Smaller businesses feel these shifts too. A single platform change or market move can affect customer trust, delivery timelines, and hiring plans.

The most resilient teams treat stories like this as input for quarterly reviews rather than one-day headlines.

If your business depends on modern software, ERP, VoIP, or customer-facing apps, staying informed helps you separate noise from decisions that require action.

Looking ahead, disciplined follow-through matters: assign owners, set review dates, and measure whether your response improved outcomes.

Security and compliance stakeholders should ask whether current controls still match the pace of change described in this update.

Operations leaders can reduce friction by translating the headline into a short internal brief with clear next steps for each department.

Customer support teams may see early signals through tickets, outages, or policy questions long before leadership reviews are scheduled.

Finance and procurement groups should note whether licensing, vendor risk, or implementation costs need revisiting after this development.

Training programs benefit from timely updates so staff understand what changed, what did not change, and what requires escalation.

Architecture reviews are a practical place to test assumptions, especially when new tools, platforms, or threats enter the conversation.

Documentation quality often determines how quickly a company recovers from surprises; capture decisions while context is still clear.

Technology teams are watching ai disrupts closely because changes in this space often arrive faster than internal policies can adapt.

For product and engineering leaders, the practical question is how this could reshape roadmaps, vendor choices, and security reviews over the next few quarters.

Organizations that document lessons early tend to respond more calmly when similar patterns appear again.

In many companies, the first impact shows up in planning meetings: teams reassess priorities, revisit risk registers, and check whether existing tooling still fits.

Smaller businesses feel these shifts too.
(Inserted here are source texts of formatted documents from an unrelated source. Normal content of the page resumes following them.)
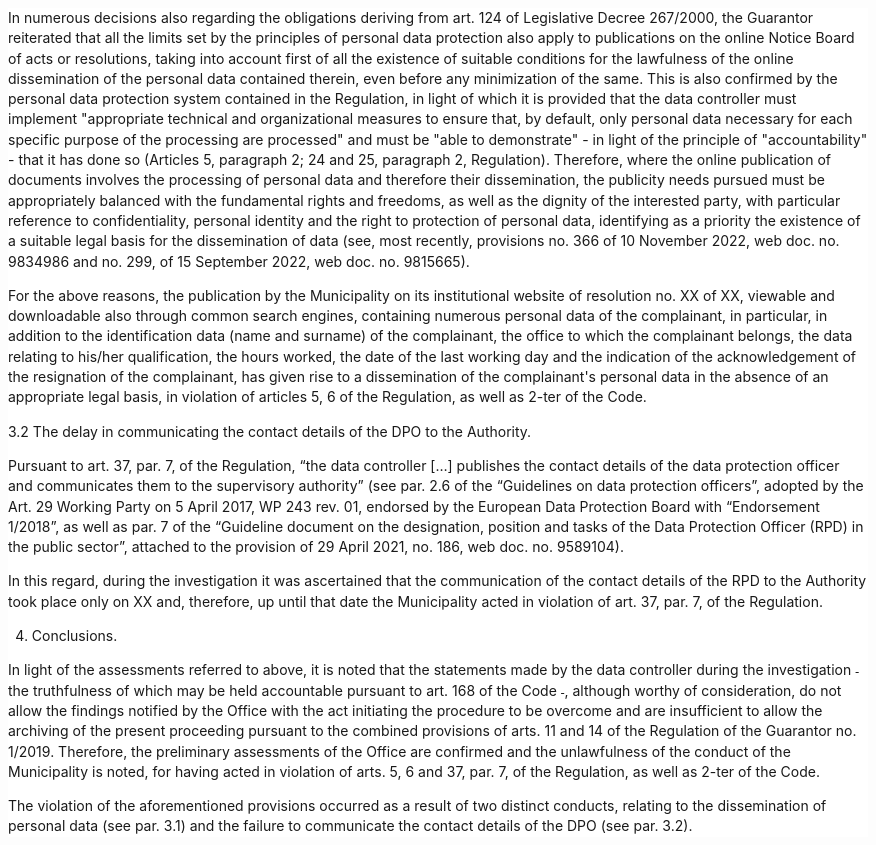 In numerous decisions also regarding the obligations deriving from art. 124 of Legislative Decree 267/2000, the Guarantor reiterated that all the limits set by the principles of personal data protection also apply to publications on the online Notice Board of acts or resolutions, taking into account first of all the existence of suitable conditions for the lawfulness of the online dissemination of the personal data contained therein, even before any minimization of the same. This is also confirmed by the personal data protection system contained in the Regulation, in light of which it is provided that the data controller must implement "appropriate technical and organizational measures to ensure that, by default, only personal data necessary for each specific purpose of the processing are processed" and must be "able to demonstrate" - in light of the principle of "accountability" - that it has done so (Articles 5, paragraph 2; 24 and 25, paragraph 2, Regulation). Therefore, where the online publication of documents involves the processing of personal data and therefore their dissemination, the publicity needs pursued must be appropriately balanced with the fundamental rights and freedoms, as well as the dignity of the interested party, with particular reference to confidentiality, personal identity and the right to protection of personal data, identifying as a priority the existence of a suitable legal basis for the dissemination of data (see, most recently, provisions no. 366 of 10 November 2022, web doc. no. 9834986 and no. 299, of 15 September 2022, web doc. no. 9815665).

For the above reasons, the publication by the Municipality on its institutional website of resolution no. XX of XX, viewable and downloadable also through common search engines, containing numerous personal data of the complainant, in particular, in addition to the identification data (name and surname) of the complainant, the office to which the complainant belongs, the data relating to his/her qualification, the hours worked, the date of the last working day and the indication of the acknowledgement of the resignation of the complainant, has given rise to a dissemination of the complainant's personal data in the absence of an appropriate legal basis, in violation of articles 5, 6 of the Regulation, as well as 2-ter of the Code.

3.2 The delay in communicating the contact details of the DPO to the Authority.

Pursuant to art. 37, par. 7, of the Regulation, “the data controller \[…\] publishes the contact details of the data protection officer and communicates them to the supervisory authority” (see par. 2.6 of the “Guidelines on data protection officers”, adopted by the Art. 29 Working Party on 5 April 2017, WP 243 rev. 01, endorsed by the European Data Protection Board with “Endorsement 1/2018”, as well as par. 7 of the “Guideline document on the designation, position and tasks of the Data Protection Officer (RPD) in the public sector”, attached to the provision of 29 April 2021, no. 186, web doc. no. 9589104).

In this regard, during the investigation it was ascertained that the communication of the contact details of the RPD to the Authority took place only on XX and, therefore, up until that date the Municipality acted in violation of art. 37, par. 7, of the Regulation.

4. Conclusions.

In light of the assessments referred to above, it is noted that the statements made by the data controller during the investigation ˗ the truthfulness of which may be held accountable pursuant to art. 168 of the Code ˗, although worthy of consideration, do not allow the findings notified by the Office with the act initiating the procedure to be overcome and are insufficient to allow the archiving of the present proceeding pursuant to the combined provisions of arts. 11 and 14 of the Regulation of the Guarantor no. 1/2019.
Therefore, the preliminary assessments of the Office are confirmed and the unlawfulness of the conduct of the Municipality is noted, for having acted in violation of arts. 5, 6 and 37, par. 7, of the Regulation, as well as 2-ter of the Code.

The violation of the aforementioned provisions occurred as a result of two distinct conducts, relating to the dissemination of personal data (see par. 3.1) and the failure to communicate the contact details of the DPO (see par. 3.2).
A single platform change or market move can affect customer trust, delivery timelines, and hiring plans.

The most resilient teams treat stories like this as input for quarterly reviews rather than one-day headlines.
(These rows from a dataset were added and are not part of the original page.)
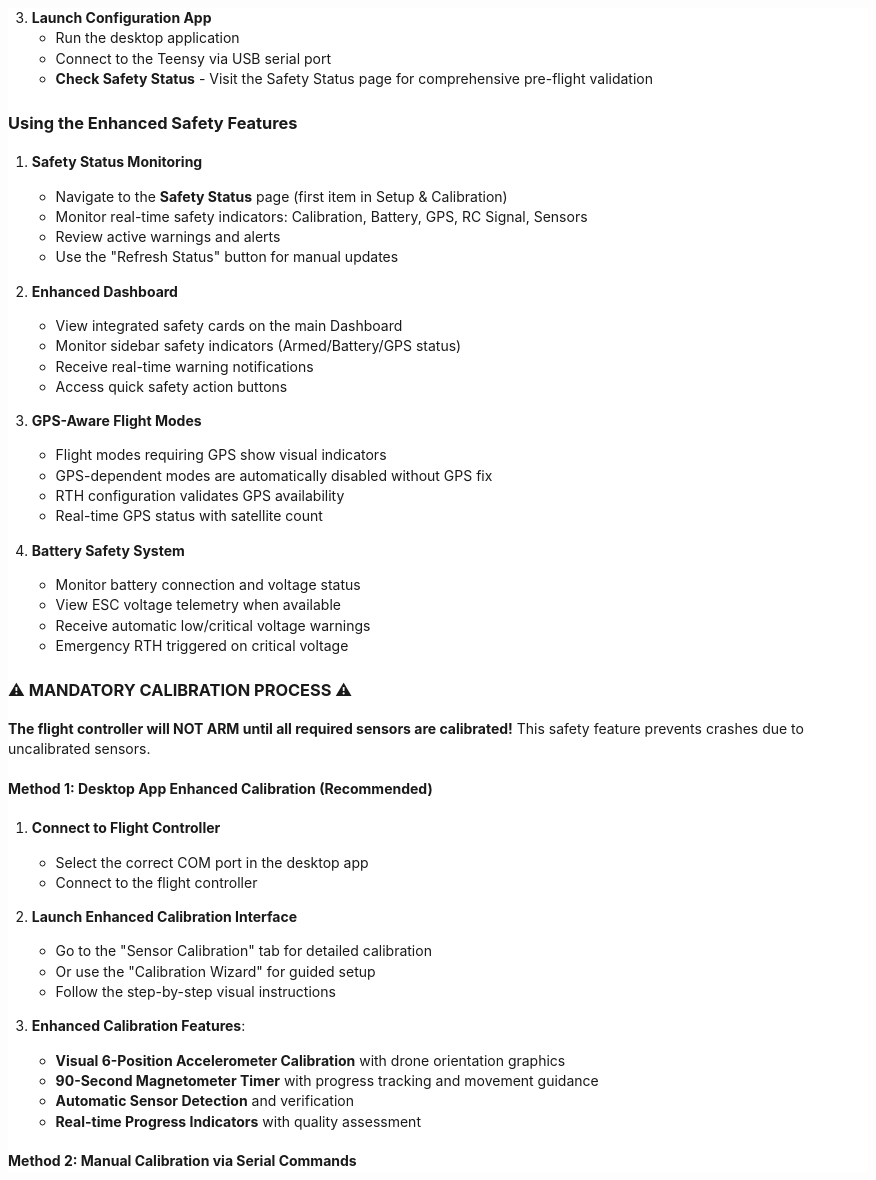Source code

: 3. **Launch Configuration App**
   - Run the desktop application
   - Connect to the Teensy via USB serial port
   - **Check Safety Status** - Visit the Safety Status page for comprehensive pre-flight validation

### Using the Enhanced Safety Features

1. **Safety Status Monitoring**
   - Navigate to the **Safety Status** page (first item in Setup & Calibration)
   - Monitor real-time safety indicators: Calibration, Battery, GPS, RC Signal, Sensors
   - Review active warnings and alerts
   - Use the "Refresh Status" button for manual updates

2. **Enhanced Dashboard**
   - View integrated safety cards on the main Dashboard
   - Monitor sidebar safety indicators (Armed/Battery/GPS status)
   - Receive real-time warning notifications
   - Access quick safety action buttons

3. **GPS-Aware Flight Modes**
   - Flight modes requiring GPS show visual indicators
   - GPS-dependent modes are automatically disabled without GPS fix
   - RTH configuration validates GPS availability
   - Real-time GPS status with satellite count

4. **Battery Safety System**
   - Monitor battery connection and voltage status
   - View ESC voltage telemetry when available
   - Receive automatic low/critical voltage warnings
   - Emergency RTH triggered on critical voltage

### **⚠️ MANDATORY CALIBRATION PROCESS ⚠️**

**The flight controller will NOT ARM until all required sensors are calibrated!** This safety feature prevents crashes due to uncalibrated sensors.

#### Method 1: Desktop App Enhanced Calibration (Recommended)

1. **Connect to Flight Controller**
   - Select the correct COM port in the desktop app
   - Connect to the flight controller

2. **Launch Enhanced Calibration Interface**
   - Go to the "Sensor Calibration" tab for detailed calibration
   - Or use the "Calibration Wizard" for guided setup
   - Follow the step-by-step visual instructions

3. **Enhanced Calibration Features**:
   - **Visual 6-Position Accelerometer Calibration** with drone orientation graphics
   - **90-Second Magnetometer Timer** with progress tracking and movement guidance
   - **Automatic Sensor Detection** and verification
   - **Real-time Progress Indicators** with quality assessment

#### Method 2: Manual Calibration via Serial Commands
If your business depends on modern software, ERP, VoIP, or customer-facing apps, staying informed helps you separate noise from decisions that require action.

Looking ahead, disciplined follow-through matters: assign owners, set review dates, and measure whether your response improved outcomes.
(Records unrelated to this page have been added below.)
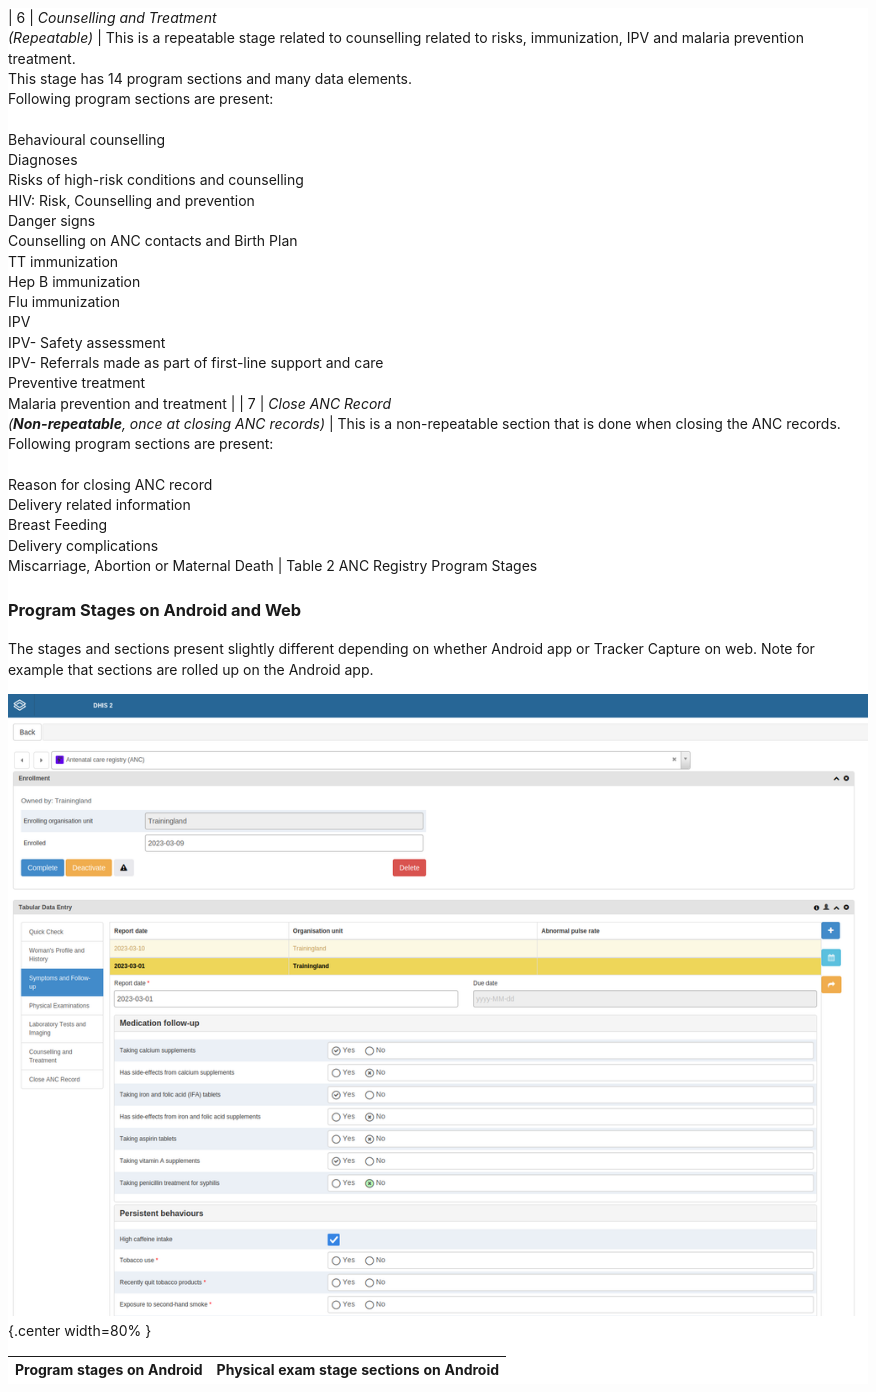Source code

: | 6 | _Counselling and Treatment<br>(Repeatable)_                             | This is a repeatable stage related to counselling  related to risks, immunization, IPV and malaria prevention treatment.<br>This stage has 14 program sections and many data elements. <br>Following program sections are present:<br><br>Behavioural counselling<br>Diagnoses<br>Risks of high-risk conditions and counselling<br>HIV: Risk, Counselling and prevention<br>Danger signs<br>Counselling on ANC contacts and Birth Plan<br>TT immunization<br>Hep B immunization<br>Flu immunization<br>IPV<br>IPV- Safety assessment<br>IPV- Referrals made as part of first-line support and care<br>Preventive treatment<br>Malaria prevention and treatment                               |
| 7 | _Close ANC Record<br>(**Non-repeatable**, once at closing ANC records)_ | This is a non-repeatable section that is done when closing the ANC records.<br>Following program sections are present:<br><br>Reason for closing ANC record<br>Delivery related information<br>Breast Feeding<br>Delivery complications<br>Miscarriage, Abortion or Maternal Death                                                                                                                                                                                                                                                                                                                                                                                                           |
Table 2 ANC Registry Program Stages


### Program Stages on Android and Web

The stages and sections present slightly different depending on whether Android app or Tracker Capture on web. Note for example that sections are rolled up on the Android app.

![Figure 8 ANC DAK Program stages in a browser](resources/images/image9.png "Registry in Web Browser"){.center width=80% }


| Program stages on Android            |  Physical exam stage sections on Android |
|:-------------------------:|:-------------------------:|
Security and compliance stakeholders should ask whether current controls still match the pace of change described in this update.

Operations leaders can reduce friction by translating the headline into a short internal brief with clear next steps for each department.

The AI-driven demand for memory chips has significantly impacted the Indian smartphone market, leading to increased prices and a decline in shipments. As the industry continues to evolve, it will be interesting to see how manufacturers adapt to these changes and innovate to meet the changing needs of consumers.